The "dot" tool in Graphviz produces layered drawings. A layered graph drawing algorithm is also included in Microsoft Automatic Graph Layout and in Tulip.

==Variations==
Although typically drawn with vertices in rows and edges proceeding from top to bottom, layered graph drawing algorithms may instead be drawn with vertices in columns and edges proceeding from left to right. The same algorithmic framework has also been applied to radial layouts in which the graphs are arranged in concentric circles around some starting node and to three-dimensional layered drawings of graphs.

In layered graph drawings with many long edges, edge clutter may be reduced by grouping sets of edges into bundles and routing them together through the same set of dummy vertices. Similarly, for drawings with many edges crossing between pairs of consecutive layers, the edges in maximal bipartite subgraphs may be grouped into confluent bundles.

Drawings in which the vertices are arranged in layers may be constructed by algorithms that do not follow Sugiyama's framework. For instance, it is possible to tell whether an undirected graph has a drawing with at most k crossings, using h layers, in an amount of time that is polynomial for any fixed choice of k and h, using the fact that the graphs that have drawings of this type have bounded pathwidth.

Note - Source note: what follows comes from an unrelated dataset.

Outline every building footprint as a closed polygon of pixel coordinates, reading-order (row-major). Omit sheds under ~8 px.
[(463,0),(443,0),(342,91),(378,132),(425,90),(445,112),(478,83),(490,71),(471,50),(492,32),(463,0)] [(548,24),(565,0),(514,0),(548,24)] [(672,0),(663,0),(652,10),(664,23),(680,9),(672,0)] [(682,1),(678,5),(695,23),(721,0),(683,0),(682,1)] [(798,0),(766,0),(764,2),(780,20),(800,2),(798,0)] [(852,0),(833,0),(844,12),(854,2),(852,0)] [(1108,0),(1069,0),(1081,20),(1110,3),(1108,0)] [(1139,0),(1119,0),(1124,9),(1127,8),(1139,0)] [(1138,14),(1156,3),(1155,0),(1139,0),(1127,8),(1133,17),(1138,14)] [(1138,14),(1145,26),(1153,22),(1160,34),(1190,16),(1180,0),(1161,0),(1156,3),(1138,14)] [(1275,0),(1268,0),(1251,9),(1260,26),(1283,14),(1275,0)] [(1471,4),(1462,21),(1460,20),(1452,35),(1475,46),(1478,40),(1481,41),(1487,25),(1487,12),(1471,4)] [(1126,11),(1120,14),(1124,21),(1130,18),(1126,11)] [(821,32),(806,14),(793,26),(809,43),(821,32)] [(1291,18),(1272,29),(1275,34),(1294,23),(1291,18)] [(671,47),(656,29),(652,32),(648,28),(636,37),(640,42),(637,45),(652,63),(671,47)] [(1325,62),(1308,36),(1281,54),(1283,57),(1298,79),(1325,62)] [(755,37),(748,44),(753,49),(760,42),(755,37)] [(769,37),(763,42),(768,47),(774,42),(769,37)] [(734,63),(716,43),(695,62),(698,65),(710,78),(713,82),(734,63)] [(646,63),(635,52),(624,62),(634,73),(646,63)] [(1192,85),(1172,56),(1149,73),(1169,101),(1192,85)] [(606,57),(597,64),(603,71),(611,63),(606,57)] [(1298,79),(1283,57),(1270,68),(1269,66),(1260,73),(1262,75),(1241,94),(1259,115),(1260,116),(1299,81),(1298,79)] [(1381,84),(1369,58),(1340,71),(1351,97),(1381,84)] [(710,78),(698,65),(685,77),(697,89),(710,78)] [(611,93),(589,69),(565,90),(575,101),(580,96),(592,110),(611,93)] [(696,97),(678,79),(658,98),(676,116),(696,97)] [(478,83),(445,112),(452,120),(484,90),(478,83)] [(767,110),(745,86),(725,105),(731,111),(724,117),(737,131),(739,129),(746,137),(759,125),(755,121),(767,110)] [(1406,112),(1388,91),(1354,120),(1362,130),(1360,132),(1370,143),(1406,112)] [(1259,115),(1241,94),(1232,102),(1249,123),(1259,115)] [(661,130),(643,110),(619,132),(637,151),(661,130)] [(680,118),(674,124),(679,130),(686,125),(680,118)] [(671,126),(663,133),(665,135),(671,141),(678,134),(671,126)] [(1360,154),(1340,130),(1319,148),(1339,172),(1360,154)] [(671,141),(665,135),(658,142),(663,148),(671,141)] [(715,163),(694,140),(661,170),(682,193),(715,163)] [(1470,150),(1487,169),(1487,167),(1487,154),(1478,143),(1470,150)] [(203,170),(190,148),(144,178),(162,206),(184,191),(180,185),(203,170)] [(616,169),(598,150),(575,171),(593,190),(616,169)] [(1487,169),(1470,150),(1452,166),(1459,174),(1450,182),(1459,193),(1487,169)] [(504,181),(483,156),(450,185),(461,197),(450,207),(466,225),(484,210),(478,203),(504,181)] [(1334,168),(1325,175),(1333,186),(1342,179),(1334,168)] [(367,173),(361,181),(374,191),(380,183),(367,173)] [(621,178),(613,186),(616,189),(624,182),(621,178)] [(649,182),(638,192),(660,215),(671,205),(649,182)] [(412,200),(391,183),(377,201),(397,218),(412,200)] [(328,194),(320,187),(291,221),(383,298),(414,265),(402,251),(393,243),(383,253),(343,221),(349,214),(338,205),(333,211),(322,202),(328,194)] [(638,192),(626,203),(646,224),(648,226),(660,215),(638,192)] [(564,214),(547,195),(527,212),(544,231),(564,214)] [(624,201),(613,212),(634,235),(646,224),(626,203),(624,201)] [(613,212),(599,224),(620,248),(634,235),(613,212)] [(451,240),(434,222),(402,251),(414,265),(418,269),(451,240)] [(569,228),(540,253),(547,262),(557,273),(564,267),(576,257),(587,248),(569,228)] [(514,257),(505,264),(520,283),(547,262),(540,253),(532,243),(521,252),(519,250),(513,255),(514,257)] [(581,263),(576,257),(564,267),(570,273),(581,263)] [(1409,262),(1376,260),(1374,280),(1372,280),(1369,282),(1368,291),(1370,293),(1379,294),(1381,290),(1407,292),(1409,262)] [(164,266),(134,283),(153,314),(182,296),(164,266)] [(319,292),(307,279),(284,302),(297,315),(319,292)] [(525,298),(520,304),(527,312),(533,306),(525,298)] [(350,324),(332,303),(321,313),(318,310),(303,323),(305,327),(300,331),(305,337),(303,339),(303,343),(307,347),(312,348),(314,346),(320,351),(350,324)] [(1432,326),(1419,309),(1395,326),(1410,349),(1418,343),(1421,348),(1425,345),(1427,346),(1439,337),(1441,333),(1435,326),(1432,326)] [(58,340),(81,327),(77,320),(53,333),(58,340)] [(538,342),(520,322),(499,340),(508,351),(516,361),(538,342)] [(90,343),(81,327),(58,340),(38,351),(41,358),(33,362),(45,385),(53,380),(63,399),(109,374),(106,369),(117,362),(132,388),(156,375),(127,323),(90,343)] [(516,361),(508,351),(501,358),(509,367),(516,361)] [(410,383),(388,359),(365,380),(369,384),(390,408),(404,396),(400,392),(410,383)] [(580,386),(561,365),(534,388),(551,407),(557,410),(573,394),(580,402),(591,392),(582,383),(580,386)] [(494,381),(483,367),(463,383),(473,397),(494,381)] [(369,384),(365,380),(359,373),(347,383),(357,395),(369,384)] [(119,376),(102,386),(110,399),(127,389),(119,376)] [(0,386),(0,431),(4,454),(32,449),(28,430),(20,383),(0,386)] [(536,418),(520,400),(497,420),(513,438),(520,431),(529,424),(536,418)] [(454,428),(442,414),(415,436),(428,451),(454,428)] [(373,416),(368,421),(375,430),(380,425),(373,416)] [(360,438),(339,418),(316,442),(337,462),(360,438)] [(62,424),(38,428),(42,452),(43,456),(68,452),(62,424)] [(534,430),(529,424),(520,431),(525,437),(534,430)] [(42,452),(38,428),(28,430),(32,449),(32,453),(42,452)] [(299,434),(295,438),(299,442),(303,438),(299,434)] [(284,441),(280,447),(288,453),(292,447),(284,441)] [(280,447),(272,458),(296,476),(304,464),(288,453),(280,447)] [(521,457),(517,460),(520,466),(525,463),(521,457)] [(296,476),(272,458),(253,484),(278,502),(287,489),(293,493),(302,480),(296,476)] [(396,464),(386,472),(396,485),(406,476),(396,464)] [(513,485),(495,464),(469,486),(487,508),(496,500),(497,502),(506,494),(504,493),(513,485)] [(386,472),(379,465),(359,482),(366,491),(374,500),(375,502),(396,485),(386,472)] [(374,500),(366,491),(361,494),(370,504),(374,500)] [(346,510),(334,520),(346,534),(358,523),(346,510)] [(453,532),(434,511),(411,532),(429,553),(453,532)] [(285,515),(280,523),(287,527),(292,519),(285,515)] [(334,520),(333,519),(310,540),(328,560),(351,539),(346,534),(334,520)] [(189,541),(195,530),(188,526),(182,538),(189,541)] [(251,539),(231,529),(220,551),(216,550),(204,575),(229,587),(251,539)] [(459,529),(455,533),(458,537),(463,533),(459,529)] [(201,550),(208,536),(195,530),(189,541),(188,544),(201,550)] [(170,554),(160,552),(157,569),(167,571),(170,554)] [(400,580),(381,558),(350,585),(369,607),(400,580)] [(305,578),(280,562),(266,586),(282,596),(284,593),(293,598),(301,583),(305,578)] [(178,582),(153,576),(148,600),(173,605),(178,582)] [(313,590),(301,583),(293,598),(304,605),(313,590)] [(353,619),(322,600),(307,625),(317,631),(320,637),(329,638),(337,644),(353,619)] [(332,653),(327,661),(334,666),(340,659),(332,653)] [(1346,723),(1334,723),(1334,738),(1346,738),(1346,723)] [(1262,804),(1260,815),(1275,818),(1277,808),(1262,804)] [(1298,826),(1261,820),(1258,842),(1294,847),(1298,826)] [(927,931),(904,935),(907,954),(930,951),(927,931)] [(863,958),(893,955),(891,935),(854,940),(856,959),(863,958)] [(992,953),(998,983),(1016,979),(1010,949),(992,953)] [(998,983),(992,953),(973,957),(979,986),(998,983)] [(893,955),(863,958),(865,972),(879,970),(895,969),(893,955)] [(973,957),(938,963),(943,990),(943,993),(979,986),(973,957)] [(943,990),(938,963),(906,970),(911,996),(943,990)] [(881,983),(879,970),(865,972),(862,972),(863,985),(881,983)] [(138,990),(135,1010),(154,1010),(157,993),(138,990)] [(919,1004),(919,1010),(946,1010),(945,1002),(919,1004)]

For layered drawings of concept lattices, a hybrid approach combining Sugiyama's framework with additive methods (in which each vertex represents a set and the position of the vertex is a sum of vectors representing elements in the set) may be used. In this hybrid approach, the vertex permutation and coordinate assignment phases of the algorithm are replaced by a single phase in which the horizontal position of each vertex is chosen as a sum of scalars representing the elements for that vertex.
Layered graph drawing methods have also been used to provide an initial placement for force-directed graph drawing algorithms.